__WORK INSTRUCTIONS__: Every line of the entries with the word "labels" in it should be shown.

------------------------------------

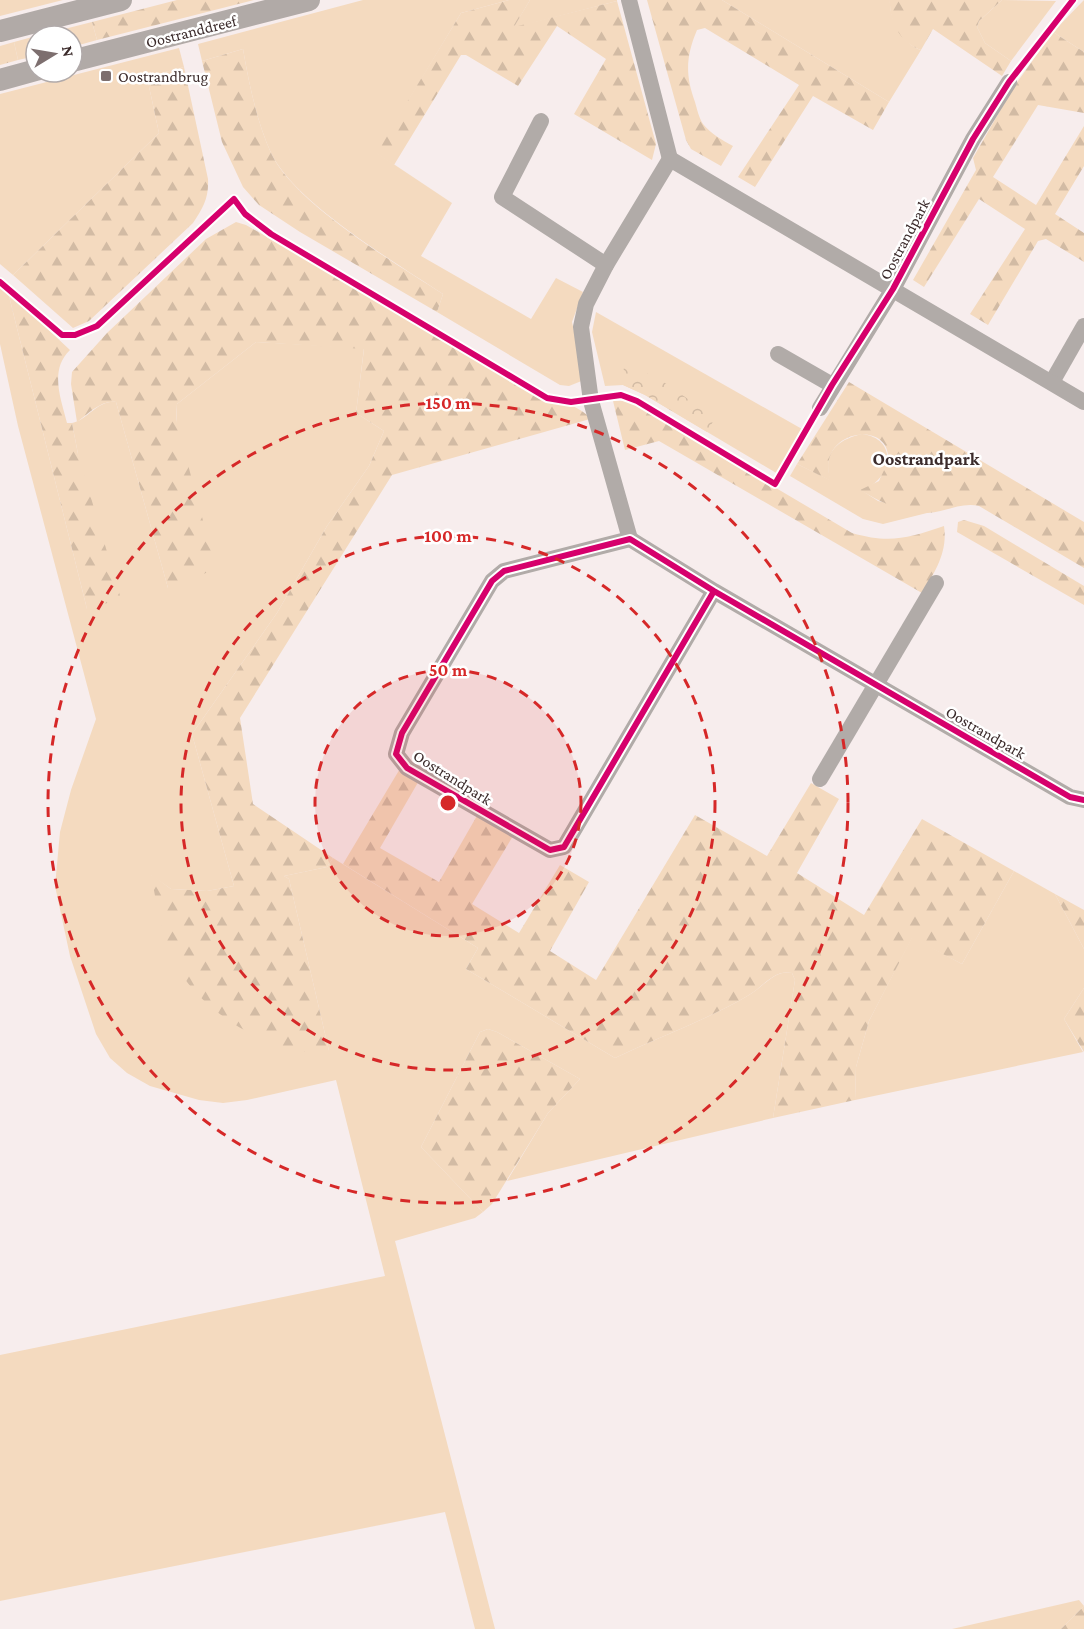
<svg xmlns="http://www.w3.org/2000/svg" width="1084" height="1629" viewBox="0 0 1084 1629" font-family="'Crimson Pro',serif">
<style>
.green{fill:#f4dabf}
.forest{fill:url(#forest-firs)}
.park{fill:url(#park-crowns)}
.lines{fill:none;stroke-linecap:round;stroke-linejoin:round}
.minor{stroke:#b1aba8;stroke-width:16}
.secondary{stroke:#b1aaa7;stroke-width:22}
.cycleway-casing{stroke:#fff;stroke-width:10}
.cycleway{stroke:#d6006c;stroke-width:6}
.ring{fill:none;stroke:#d62828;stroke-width:3;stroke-dasharray:10 8}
.poi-dot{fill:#7d6f6f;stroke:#fff;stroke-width:2}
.labels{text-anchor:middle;stroke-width:5;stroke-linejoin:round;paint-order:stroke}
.street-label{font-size:16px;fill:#3b2b2b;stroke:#fff}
.poi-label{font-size:16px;fill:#3b2b2b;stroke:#fff;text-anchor:start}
.neighbourhood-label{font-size:18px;font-weight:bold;fill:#3b2b2b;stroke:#fff}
.centre{fill:#d62828;stroke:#fff;stroke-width:3}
.ring-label{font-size:18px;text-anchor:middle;font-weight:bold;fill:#d62828;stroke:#fff;stroke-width:5;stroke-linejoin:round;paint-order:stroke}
</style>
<defs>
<pattern id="forest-firs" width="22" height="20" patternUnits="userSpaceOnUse" patternTransform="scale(1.5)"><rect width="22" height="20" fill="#f4dabf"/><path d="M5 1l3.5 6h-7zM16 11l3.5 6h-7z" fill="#d2bba4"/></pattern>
<pattern id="park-crowns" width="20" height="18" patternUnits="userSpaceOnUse" patternTransform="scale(1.5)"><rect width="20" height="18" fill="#f4dabf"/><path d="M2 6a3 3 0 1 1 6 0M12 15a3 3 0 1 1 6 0" fill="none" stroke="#d2bba4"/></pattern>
</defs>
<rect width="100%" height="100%" fill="#f7eded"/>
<g class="green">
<polygon points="0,0 63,0 0,16"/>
<path d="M 363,0 L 509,0 L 461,13 L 377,153 L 452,203 L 421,256 L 531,319 L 556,278 L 583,292 L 572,322 L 584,380 L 569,386 L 560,385 L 437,312 L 443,294 C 396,263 297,204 272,155 C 257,123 249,84 243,49 L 202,61 L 198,44 Z"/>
<polygon points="530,0 617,0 617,1 513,28"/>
<path d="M 722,0 L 890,0 C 889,19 902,44 921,50 L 889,102 Z"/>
<polygon points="1002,0 1056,1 1011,61 985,43 977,27 979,21"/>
<polygon points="1084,0 1084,52 1053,32"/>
<polygon points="92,22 97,40 72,47 72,36 37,36"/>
<polygon points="36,36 36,56 18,60 14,42"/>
<polygon points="179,48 184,67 147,77 159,133 13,275 0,264 0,94"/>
<path d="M 0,285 L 8,292 L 87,609 L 78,454 L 72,423 C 88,420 97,400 116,402 L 168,588 L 177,404 L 256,342 L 364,348 L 356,413 L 384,431 L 369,466 L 327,526 L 277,613 L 192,734 L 234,886 L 207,891 L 171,889 L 151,875 L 329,1051 L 289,879 L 284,876 L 327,867 L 333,858 L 478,948 L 466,969 L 615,1058 C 659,1037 707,1020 749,995 C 763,987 775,969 792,973 L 795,980 L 773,1118 L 507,1181 L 548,1113 L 580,1079 L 497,1032 L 488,1029 L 480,1032 L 421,1147 L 483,1212 L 475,1218 L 395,1241 L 495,1629 L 475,1629 L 445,1512 L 0,1601 L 0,1355 L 385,1276 L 336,1080 L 247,1100 L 223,1103 L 199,1100 L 150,1086 L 127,1073 L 110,1058 L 96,1034 L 70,956 L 55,886 L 60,832 L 71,790 L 96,719 L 18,426 L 0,344 Z"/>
<polygon points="596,312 802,429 778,474 645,395 623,385 605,386 592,332"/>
<path d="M 862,434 C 900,439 892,481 861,490 L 878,501 L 927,513 L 883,524 L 863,519 L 790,476 L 797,464 L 830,480 C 823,453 836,440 862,434 Z"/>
<polygon points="1014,871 1055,894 1084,949 1084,988 1064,1019 1083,1052 855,1100 856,1067 869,1021 912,937 962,964"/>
<polygon points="1079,1600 1084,1606 1061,1629 952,1629"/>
</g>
<g class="forest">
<polygon points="177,0 254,0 97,40 92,22"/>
<polygon points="509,0 530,0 514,27 617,1 656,144 652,160 574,114 606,59 557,26 518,86 466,55 461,55 394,165 376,153 461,13"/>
<path d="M 647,0 L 722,0 L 889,102 L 873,130 L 813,96 L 755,187 L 738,177 L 799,85 L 705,28 L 697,30 C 686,56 685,75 695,102 C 697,109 699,118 703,124 C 711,134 722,140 733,146 L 721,166 L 691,149 L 686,140 Z"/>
<path d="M 890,0 L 1002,0 L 979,21 L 977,27 L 985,43 L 1011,61 L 1002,76 L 933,29 L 921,50 C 900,43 889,21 890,0 Z"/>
<polygon points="1053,32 1084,52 1084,113 1038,105 993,177 1036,205 1084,126 1084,166 1055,214 1084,233 1084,262 1046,239 1038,241 988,325 970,314 1025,229 979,199 924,287 913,280 976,170 973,158 1013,88"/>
<polygon points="14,42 18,60 0,65 0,46"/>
<path d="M 243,49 C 249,84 257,123 272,155 C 296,204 396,264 443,294 L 437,312 L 300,232 L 259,205 L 243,187 L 222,142 L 202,61 Z"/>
<path d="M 184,67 L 208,179 C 209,198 203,208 193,223 L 89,321 L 73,328 L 13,275 L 159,133 L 147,77 Z"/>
<path d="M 236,222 L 246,225 L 527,386 C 542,394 585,407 590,419 L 392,475 L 240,718 L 253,804 L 333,858 L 327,867 L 284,876 L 289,879 L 329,1051 C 319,1051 307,1053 297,1051 C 253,1041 202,1009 179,970 C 162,940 157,906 151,874 L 171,889 L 207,891 L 234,886 L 192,734 L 277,613 L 327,526 L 369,466 L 384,431 L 356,413 L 364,349 L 256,342 L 177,404 L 176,420 L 216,569 L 168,588 L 116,402 C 101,400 88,414 77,422 L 71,384 L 72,372 L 107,333 L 206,239 Z"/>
<path d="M 8,292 L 70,350 C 49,370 61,399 67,423 L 72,423 L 78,454 L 121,599 L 87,609 Z"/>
<path d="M 849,382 L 1084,522 L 1084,568 L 979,506 C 961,502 946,512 928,513 C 905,514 878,501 860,490 L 879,481 C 882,473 889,464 888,455 C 885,419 814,432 831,481 L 797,464 Z"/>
<path d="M 613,401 L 624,401 L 636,405 L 852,533 C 890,544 908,538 944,526 C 948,552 935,572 922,593 L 659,441 L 625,450 Z"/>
<polygon points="964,520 984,526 1084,586 1084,605 957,532 958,522"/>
<path d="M 401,767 L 420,779 L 380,848 L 439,882 L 478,814 L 513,836 L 472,904 L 519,933 L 560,865 L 589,882 L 550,951 L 596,980 L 695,815 L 767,856 L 811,783 L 839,799 L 797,873 L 864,915 L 922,819 L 1014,871 L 962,964 L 912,938 L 869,1021 L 856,1067 L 855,1100 L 773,1118 L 795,980 L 792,973 C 774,969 763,987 749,995 C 707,1020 659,1037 615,1058 L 466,969 L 478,948 L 343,864 Z"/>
<polygon points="1055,894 1084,910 1084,949"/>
<polygon points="1084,988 1084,1052 1064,1019"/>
<polygon points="488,1029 497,1032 580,1079 548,1113 492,1204 483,1212 421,1147 480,1032"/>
<polygon points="1084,1606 1084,1629 1061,1629"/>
</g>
<polygon class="park" points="624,364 658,378 715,418 707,432 645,395 623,385"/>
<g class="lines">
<g class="minor">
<polyline points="629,0 670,159"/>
<polyline points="541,121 502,197 606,265"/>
<polyline points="778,354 832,385"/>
<polyline points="1052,382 1084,326"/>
<polyline points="820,408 893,289 973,139 1009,82"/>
<polyline points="630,539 591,401 581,327 586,304 606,265 670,159 1084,402"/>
<polyline points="714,591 564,847 550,850 407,768 396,754 402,733 492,581 504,571 630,539 714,591 1070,797 1084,800"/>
<polyline points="820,779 936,583"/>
</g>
<g class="secondary">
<polyline points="0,31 121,0"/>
<polyline points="72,61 309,0"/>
<polyline points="0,80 36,70"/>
</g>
<defs>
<g id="cycleway">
<polyline points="0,282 62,335 75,335 97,326 234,199 245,214 271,234 547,398 571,402 621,395 637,401 775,484 832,385 893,289 973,139 1009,82 1073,0"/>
<polyline points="714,591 564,847 550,850 407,768 396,754 402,733 492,581 504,571 630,539 714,591 1070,797 1084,800"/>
</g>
</defs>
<use href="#cycleway" class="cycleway-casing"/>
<use href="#cycleway" class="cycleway"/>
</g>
<circle cx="448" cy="803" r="133" fill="#d62828" fill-opacity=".12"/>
<g class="ring">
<circle cx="448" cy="803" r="133"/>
<circle cx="448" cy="803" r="267"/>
<circle cx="448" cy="803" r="400"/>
</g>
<rect class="poi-dot" x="100" y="70" width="12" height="12" rx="3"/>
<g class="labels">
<g class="street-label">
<text transform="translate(191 31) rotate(-14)" y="6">Oostranddreef</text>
<text transform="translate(904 239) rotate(-62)" y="6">Oostrandpark</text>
<text transform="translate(986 732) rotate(30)" y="6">Oostrandpark</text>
<text transform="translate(453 777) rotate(32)" y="6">Oostrandpark</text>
</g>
<g class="poi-label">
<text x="118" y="82">Oostrandbrug</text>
</g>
<g class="neighbourhood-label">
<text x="926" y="465">Oostrandpark</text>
</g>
</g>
<circle cx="448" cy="803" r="9" class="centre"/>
<g class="ring-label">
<text x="448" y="409">150 m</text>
<text x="448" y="542">100 m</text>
<text x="448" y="676">50 m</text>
</g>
<g transform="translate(54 54) rotate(79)"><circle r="28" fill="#ffffff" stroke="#b1aaaa" stroke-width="1.5"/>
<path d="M0-4.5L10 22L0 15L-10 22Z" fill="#7d6f6f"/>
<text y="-9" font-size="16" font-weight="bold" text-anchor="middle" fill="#3b2b2b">N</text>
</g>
</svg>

------------------------------------

__EXPECTED ANSWER__:
.labels{text-anchor:middle;stroke-width:5;stroke-linejoin:round;paint-order:stroke}
<g class="labels">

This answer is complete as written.